ARTIGO
Guarda
por Dr. Fabricio Miranda Mereb
segunda-feira, 27 de fevereiro de 2023, 18h40
Definição: complexo de direitos e deveres, a serem exercidos com o objetivo de proteger e prover as necessidades de desenvolvimento de outro que dele necessite, colocado sob sua responsabilidade em virtude de lei ou decisão judicial.
Importante diferenciar da guarda trazida pelo Estatuto da Criança e do Adolescente (ECA), visto que a descrita no Código Civil é decorrente do PODER FAMILIAR. A guarda, decorrência do poder familiar, traduz um conjunto de obrigações e direitos em face da criança ou adolescente, especialmente de assistência material e moral.

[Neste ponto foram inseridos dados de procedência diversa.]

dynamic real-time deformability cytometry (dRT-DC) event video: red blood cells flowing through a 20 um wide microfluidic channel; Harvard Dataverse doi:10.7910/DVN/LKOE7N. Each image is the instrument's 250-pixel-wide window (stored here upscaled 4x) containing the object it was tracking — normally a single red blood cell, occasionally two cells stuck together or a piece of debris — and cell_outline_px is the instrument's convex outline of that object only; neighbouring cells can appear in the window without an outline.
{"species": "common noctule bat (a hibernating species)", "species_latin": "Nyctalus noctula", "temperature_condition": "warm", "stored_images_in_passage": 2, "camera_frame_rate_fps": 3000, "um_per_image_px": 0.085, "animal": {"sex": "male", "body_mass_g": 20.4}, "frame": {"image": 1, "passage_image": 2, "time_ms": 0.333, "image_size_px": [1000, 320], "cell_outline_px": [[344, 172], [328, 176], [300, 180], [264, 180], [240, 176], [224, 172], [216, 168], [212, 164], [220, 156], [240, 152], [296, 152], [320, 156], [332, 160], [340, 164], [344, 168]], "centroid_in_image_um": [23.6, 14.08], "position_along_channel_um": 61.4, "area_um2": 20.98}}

A luz do princípio da isonomia não existe prevalência do pai ou da mãe para se ter a guarda, na medida em que esta deve ser conferida baseada no melhor interesse existencial da criança.
Modalidades (CC, art. 1.583 e ss):
Compartilhada ou conjunta = pai e mãe exercem, ao menos tempo, poderes de guardião. * passou a ser a regra, mesmo no divórcio litigioso STJ. 3ª Turma. REsp 1605477/RS, Rel. Min. Ricardo Villas Bôas Cueva, julgado em 21/06/2016).
Unilateral ou exclusiva = um dos pais exerce com exclusividade os poderes de guardião.
Alternada = pai e mãe reservam períodos exclusivos de exercício da guarda.
Nidação ou alinhamento = a criança permanece na mesma casa em que vivia, revezando-se os pais na sua companhia.
Guarda Compartilhada:
A guarda compartilhada encontra suas origens na “Common Law” do Direito Inglês, com a denominação de “joint custody”. A partir da década de 1960, se difundiu tal conceito pela Europa, porém, foi nos Estados Unidos da América que a denominada guarda conjunta avançou em virtude de intensas pesquisas em decorrência da transformação das famílias. Daí, é possível concluir que a adoção de previsão legal da guarda compartilhada no Brasil retrata uma crescente tendência mundial, fortalecida pela Convenção de Nova Iorque sobre Direitos da Criança (ONU, 1989).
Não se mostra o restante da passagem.